Direktur Eksekutif SETARA, Halili Hasan, menegaskan bahwa dominasi pelanggaran oleh masyarakat sipil memperlihatkan meningkatnya kemampuan warga untuk melakukan tindakan koersif.
Fakta ini sekaligus menjadi cerminan bahwa simpul-simpul sosial yang seharusnya menopang toleransi masih rapuh dan belum mampu menjadi benteng bagi keberagaman.
Di balik angka-angka tersebut, wajah negara juga tampak tak sepenuhnya netral.
Dari 114 tindakan pelanggaran yang dilakukan aktor negara, pemerintah daerah menjadi pelaku terbanyak dengan 40 tindakan, disusul kepolisian (24), Satpol PP (10), TNI (8), Forkopimda (6), hingga institusi pendidikan (4).
Di sisi lain, warga tercatat sebagai pelaku utama dari kalangan non-negara (78 tindakan), disusul individu (19), Majelis Ulama Indonesia (17), organisasi keagamaan (8), dan WNA (5 tindakan).
Persoalan paling mencolok dalam dinamika KBB tahun 2023 adalah meningkatnya gangguan terhadap tempat ibadah.

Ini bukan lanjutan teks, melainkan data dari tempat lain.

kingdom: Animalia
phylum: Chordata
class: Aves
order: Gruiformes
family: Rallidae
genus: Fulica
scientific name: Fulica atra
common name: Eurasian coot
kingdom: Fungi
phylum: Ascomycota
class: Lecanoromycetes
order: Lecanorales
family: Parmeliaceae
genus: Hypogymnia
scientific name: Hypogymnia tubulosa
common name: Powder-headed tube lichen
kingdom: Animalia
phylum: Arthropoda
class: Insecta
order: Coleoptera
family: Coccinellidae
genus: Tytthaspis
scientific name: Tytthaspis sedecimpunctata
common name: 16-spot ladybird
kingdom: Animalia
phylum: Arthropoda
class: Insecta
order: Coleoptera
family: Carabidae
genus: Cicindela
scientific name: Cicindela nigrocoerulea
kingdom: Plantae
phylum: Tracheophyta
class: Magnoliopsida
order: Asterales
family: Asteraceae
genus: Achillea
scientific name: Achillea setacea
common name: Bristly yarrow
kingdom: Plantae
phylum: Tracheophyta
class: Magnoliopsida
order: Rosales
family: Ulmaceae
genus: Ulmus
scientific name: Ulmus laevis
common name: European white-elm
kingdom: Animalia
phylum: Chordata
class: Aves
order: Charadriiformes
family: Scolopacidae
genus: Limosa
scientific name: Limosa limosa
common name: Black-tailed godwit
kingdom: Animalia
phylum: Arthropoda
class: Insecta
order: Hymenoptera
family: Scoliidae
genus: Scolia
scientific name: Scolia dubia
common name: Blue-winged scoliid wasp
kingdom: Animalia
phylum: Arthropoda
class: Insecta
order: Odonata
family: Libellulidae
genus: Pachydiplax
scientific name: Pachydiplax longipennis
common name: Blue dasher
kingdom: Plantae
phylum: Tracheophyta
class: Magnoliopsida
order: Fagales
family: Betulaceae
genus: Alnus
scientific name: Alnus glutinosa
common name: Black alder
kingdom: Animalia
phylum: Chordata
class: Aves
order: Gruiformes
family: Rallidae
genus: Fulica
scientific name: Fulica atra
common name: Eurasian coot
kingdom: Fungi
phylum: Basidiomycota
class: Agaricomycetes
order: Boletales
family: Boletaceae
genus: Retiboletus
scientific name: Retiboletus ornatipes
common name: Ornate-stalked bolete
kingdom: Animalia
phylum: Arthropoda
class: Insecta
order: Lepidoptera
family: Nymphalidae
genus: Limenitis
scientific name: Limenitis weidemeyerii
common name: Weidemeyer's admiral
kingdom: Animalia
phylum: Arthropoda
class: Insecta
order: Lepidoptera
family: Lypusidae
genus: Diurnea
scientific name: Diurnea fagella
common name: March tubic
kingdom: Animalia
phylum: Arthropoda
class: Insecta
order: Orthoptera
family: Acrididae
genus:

Sebanyak 65 kasus tercatat, mayoritas menyasar gereja (40), lalu masjid (17), pura (5), dan vihara (3).
Penolakan terhadap pendirian rumah ibadah sebagian besar dipicu oleh tafsir sempit dan manipulasi terhadap Peraturan Bersama Menteri Agama dan Menteri Dalam Negeri Nomor 9 dan 8 Tahun 2006.
Meski persyaratan administratif seperti dukungan dari 90 calon pengguna dan 60 warga sekitar telah dipenuhi, sejumlah tempat ibadah tetap tak bisa berdiri karena penolakan masyarakat.
Ironisnya, regulasi yang justru menjadi akar masalah ini belum disentuh dalam draf Rancangan Peraturan Presiden tentang Pemeliharaan Kerukunan Umat Beragama.
Menurut Halili, tanpa keberanian politik dari para pemimpin negara, sosial, dan birokrasi, situasi ini akan terus berulang, khususnya bagi kelompok minoritas seperti umat Kristiani.